Problem statement – Lines that include the word "distribution" should be copied from the listing that follows.

Data extracts –
[Start of Attachment]

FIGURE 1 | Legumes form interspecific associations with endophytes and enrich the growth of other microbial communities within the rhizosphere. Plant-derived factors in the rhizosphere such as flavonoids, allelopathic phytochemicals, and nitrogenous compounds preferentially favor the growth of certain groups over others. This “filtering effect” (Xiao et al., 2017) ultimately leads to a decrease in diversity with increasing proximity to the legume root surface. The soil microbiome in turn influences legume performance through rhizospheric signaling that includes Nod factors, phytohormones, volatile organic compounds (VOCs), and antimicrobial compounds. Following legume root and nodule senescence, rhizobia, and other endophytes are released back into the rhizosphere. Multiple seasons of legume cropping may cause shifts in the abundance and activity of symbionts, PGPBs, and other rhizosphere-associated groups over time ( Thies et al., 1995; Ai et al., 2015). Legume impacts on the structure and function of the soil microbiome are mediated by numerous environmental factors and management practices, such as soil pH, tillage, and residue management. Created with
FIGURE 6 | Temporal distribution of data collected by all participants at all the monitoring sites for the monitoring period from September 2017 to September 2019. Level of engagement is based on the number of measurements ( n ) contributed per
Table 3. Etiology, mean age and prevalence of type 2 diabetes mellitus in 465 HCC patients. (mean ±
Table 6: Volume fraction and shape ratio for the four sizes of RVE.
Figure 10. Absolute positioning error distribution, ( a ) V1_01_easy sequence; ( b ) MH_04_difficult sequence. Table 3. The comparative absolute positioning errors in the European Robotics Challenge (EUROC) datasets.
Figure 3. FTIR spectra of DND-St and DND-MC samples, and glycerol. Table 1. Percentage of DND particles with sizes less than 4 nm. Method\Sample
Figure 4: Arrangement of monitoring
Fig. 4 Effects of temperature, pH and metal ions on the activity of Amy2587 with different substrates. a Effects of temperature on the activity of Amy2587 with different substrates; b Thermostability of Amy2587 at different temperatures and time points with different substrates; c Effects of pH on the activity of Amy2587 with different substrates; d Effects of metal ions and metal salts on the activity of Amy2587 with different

[End of Attachment]

Expected output –
FIGURE 6 | Temporal distribution of data collected by all participants at all the monitoring sites for the monitoring period from September 2017 to September 2019. Level of engagement is based on the number of measurements ( n ) contributed per
Figure 10. Absolute positioning error distribution, ( a ) V1_01_easy sequence; ( b ) MH_04_difficult sequence. Table 3. The comparative absolute positioning errors in the European Robotics Challenge (EUROC) datasets.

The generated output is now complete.